Selain kriteria multimodal dari tindakan yang mewujudkan ancaman, mengenai aktor, ditetapkan konfigurasinya akan bersifat multi-nodonal, karena dapat mencakup satu atau beberapa Negara, kelompok atau aktor non-negara yang disponsori oleh negara atau independen dari berbagai negara. jenis. Pelaku ancaman akan dapat mengakses kemampuan militer modern. Melalui pembunuhan, penggunaan bahan peledak dan penyergapan, mereka akan memicu pemberontakan jangka panjang. Sasarannya antara lain adalah negara, lembaga keuangan, dan layanan publik yang akan mengeksploitasi dunia maya.

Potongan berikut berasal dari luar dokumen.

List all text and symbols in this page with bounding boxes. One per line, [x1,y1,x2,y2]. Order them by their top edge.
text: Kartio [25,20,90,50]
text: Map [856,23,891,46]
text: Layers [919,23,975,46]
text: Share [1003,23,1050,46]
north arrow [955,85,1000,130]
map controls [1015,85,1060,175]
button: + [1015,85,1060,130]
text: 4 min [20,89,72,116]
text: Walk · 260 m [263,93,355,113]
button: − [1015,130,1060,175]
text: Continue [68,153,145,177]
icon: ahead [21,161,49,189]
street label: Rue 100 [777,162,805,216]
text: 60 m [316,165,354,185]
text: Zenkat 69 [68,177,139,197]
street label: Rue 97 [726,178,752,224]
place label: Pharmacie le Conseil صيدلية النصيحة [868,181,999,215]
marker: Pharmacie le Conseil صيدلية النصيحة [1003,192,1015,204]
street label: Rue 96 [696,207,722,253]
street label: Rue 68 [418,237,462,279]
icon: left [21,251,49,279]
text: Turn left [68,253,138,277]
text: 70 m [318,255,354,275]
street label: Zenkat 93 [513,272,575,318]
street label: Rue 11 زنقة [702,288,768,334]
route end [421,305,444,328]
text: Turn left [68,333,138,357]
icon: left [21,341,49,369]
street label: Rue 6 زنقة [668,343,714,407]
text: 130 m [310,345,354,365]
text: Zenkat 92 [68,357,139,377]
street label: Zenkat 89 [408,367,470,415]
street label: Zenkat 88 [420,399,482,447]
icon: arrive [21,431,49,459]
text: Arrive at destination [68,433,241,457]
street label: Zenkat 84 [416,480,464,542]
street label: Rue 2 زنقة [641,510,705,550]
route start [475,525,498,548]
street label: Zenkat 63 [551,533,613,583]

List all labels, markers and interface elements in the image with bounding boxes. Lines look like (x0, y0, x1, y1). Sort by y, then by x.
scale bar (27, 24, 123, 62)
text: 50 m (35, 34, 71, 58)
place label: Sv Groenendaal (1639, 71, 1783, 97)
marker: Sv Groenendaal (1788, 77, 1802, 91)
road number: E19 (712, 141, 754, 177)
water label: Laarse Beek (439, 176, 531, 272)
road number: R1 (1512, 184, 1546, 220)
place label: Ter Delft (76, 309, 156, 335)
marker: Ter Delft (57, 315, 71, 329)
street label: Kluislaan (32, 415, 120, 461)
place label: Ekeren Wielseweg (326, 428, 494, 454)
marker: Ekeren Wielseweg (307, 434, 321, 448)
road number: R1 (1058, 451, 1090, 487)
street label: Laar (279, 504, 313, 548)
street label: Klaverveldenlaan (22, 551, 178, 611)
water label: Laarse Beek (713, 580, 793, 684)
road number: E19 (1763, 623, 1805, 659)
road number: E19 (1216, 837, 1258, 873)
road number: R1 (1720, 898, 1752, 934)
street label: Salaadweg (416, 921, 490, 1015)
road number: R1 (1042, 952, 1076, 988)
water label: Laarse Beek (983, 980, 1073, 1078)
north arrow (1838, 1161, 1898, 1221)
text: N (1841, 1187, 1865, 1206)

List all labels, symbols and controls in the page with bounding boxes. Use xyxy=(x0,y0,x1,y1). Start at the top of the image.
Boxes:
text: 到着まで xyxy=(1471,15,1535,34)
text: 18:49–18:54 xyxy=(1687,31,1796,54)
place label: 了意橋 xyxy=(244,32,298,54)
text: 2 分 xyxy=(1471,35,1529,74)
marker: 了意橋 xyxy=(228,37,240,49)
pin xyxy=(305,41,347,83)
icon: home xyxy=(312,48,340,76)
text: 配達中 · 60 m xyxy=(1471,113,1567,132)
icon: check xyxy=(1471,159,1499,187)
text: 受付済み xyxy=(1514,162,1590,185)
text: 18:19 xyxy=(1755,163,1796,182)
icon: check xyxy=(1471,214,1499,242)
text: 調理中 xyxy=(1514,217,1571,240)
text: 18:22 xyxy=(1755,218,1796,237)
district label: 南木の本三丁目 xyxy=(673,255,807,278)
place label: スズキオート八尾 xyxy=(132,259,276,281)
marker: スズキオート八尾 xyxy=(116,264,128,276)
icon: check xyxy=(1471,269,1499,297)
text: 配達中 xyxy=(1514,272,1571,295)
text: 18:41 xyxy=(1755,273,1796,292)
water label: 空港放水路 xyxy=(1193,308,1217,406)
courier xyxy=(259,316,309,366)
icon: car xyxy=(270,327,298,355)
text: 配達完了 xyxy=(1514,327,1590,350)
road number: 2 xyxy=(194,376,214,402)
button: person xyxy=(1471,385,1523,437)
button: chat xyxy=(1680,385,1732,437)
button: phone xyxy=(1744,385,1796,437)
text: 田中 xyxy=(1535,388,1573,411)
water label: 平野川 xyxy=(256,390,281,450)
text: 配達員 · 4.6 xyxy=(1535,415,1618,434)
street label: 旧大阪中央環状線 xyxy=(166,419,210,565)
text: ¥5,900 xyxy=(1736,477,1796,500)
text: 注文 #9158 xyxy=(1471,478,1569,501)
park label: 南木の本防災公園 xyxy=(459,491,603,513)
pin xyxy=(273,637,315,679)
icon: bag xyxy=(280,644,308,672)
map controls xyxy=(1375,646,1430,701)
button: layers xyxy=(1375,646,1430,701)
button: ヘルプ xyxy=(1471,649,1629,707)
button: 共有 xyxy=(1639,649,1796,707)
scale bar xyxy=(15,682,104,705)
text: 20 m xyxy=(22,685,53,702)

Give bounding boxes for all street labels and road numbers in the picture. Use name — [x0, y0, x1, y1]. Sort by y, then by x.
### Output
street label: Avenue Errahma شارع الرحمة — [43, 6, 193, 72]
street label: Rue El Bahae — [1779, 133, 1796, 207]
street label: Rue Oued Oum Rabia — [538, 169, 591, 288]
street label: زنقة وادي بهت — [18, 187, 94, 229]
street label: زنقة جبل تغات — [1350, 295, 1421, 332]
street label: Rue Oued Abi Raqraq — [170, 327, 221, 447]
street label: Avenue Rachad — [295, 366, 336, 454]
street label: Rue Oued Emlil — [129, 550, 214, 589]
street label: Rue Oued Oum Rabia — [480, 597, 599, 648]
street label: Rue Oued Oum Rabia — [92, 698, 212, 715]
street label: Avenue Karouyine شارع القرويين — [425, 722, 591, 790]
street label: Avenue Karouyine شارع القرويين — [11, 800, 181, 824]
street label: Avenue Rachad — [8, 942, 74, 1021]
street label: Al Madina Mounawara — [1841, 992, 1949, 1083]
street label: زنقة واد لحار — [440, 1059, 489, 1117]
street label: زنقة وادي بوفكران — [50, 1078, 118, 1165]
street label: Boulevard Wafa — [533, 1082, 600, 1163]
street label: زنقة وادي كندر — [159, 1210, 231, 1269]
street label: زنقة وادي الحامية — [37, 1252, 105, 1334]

Sejalan dengan hal di atas, pemikir lain mengusulkan arsitektur ancaman hybrid yang diklasifikasikan berdasarkan asal usul pembuatnya, yang mencakup aktor negara, teman, musuh, pihak netral, dan aktor non-negara, dengan menyebutkan perusahaan, korporasi, kejahatan terorganisir, peretas, dan aktivis peretas. dan kelompok depresi. Tergantung pada alat yang digunakan oleh para agen, mereka mengklasifikasikan mereka sebagai milik sektor militer, sipil, sosial, infrastruktur penting, media, ekonomi, politik, peraturan atau dunia maya. Taksonomi ini menyoroti berbagai kemungkinan yang dicakupnya dan kompleksitas yang ditimbulkan oleh hybrid sebagai ancaman.
Sebagaimana ditegaskan saat ini konsep hybrid belum terbentuk karena belum menemukan konsensus di luar aspek umum yang mencakup kombinasi konvensional dan asimetris secara bersamaan. Lebih lanjut, ia percaya penting untuk dicatat ada penggunaan yang berlebihan dan penggunaan istilah yang sembarangan, yang dapat mengakibatkan pengosongannya. Dan di hadapan gelombang opini dan adhesi yang dibawa oleh konsep konflik hibrid, "tidak semuanya adalah perang, atau hibrid, meskipun kita hidup di masa hybrid.
Ada beberapa demonstrasi atau tanda-tanda yang dialami dan dapat diklasifikasikan sebagai ancaman hybrid. Ada peristiwa-peristiwa yang darinya muncul kriteria yang memberi isi awal pada konsep tersebut. Di antara fakta-fakta ini, analisis yang menonjol adalah metode yang digunakan oleh Hizbullah selama perang dengan Israel pada tahun 2006 dan kampanye Rusia untuk mencaplok Krimea pada tahun 2014. Yang diklasifikasikan sebagai manifestasi dari jenis ini adalah intervensi yang dilakukan Tiongkok di ruang maritim yang ditemukan. di lingkungan mereka atau yang disebut Revolusi Warna yang dikombinasikan dengan aksi bersenjata yang tidak konvensional di zona pengaruh Rusia, yang oleh Rusia dikaitkan dengan Amerika Serikat dan sekutunya.
Selama beberapa waktu terakhir terdapat kecenderungan untuk memposisikan aktor-aktor tertentu sebagai ancaman hybrid. Colom (2019) memperingatkan "ancaman hybrid" dimanfaatkan oleh para politisi, jurnalis, dan banyak lembaga think tank yang bersekutu, untuk menunjuk Rusia sebagai pencipta dan aktor yang bertanggung jawab menciptakan dan menerapkan ancaman hybrid ketika mereka mencoba menunjukkannya dengan invasi ke negara-negara lain. Krimea dan Ukraina.